EU Capital Brussels Seeks to Split up Google Due to Alleged Illegal Online Ad Practices

The European Union has taken a strong stance against Google, intending to dismantle its extensive advertising business in their ongoing conflict with the tech giant. Margrethe Vestager, the EU’s competition chief, announced a “statement of objections” on Wednesday, accusing Google of using illegal tactics to dominate the online ad market and overcharge advertisers. The EU plans to mandate that Google sells portions of its advertising business, believing that this is the only way to prompt meaningful change within the company.

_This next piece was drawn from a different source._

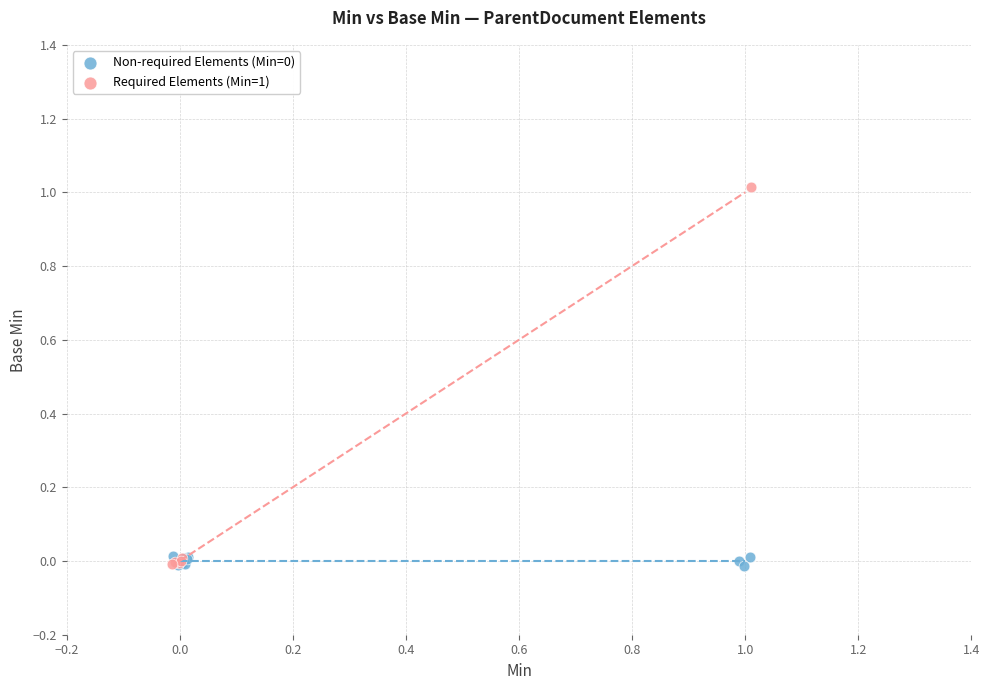

Which series has the widest spread of Y values?

Required Elements (Min=1)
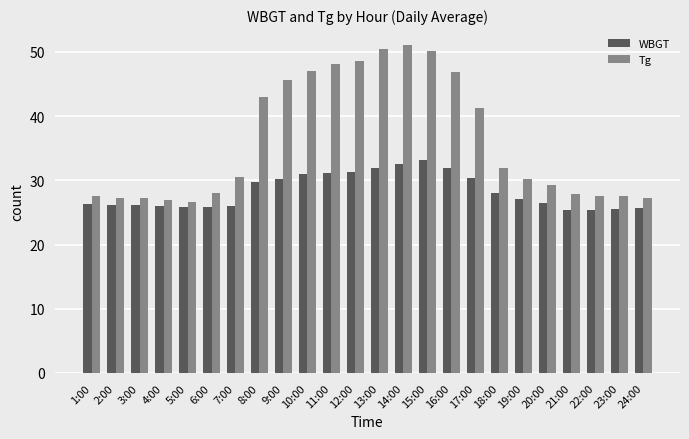

What position from the right is 3:00?

22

Vestager has previously fined Google on multiple occasions, resulting in a total penalty of over €8bn. However, this case marks the first instance where the EU has expressed its intention to break up Google entirely. Vestager explained, “This reflects how deeply Google has entrenched itself in this value chain, to the point where divestment seems to be the only viable solution.”

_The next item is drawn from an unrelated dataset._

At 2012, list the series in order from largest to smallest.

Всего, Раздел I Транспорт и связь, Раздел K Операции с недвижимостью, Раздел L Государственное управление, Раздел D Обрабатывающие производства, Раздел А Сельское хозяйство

Google, on the other hand, vehemently opposes the idea of being broken up and strongly disagrees with the EU’s case. The objections brought forth by the EU primarily focus on Google’s display advertising business, a widely-used platform by websites and advertisers to host ads. Google operates AdX, the world’s largest advertising exchange that conducts lightning-fast auctions to determine the display of ads on third-party websites. Additionally, Google provides the most popular automated tools for purchasing and managing ad space.

Vestager accuses Google of favoring its own exchange over competitors by sharing privileged information about superior bids from other exchanges. This gives Google’s AdX an unfair advantage, enabling them to charge inflated fees. She asserts, “[Google] is determining the rules for how supply and demand should intersect.”

Vestager also revealed that she has been in regular contact with the US Department of Justice and the UK’s Competition and Markets Authority while developing the case. Google’s vice president of global ads, Dan Taylor, defended the company’s advertising technology tools, emphasizing their crucial role in assisting websites, apps, and businesses of all sizes in effectively reaching new customers. He stated, “Google is committed to delivering value for our publisher and advertiser partners in this highly competitive sector. The Commission’s investigation solely focuses on a narrow aspect of our advertising business and is not unprecedented. We disagree with the EC’s perspective and will respond accordingly.”

A Google spokesperson added that the company will oppose any demands to divest parts of its business, believing it would harm advertisers. It’s important to note that a statement of objections represents a preliminary set of charges, and it may take years for the European Commission to issue a fine and enforce any orders, which can then be subject to appeal by Google.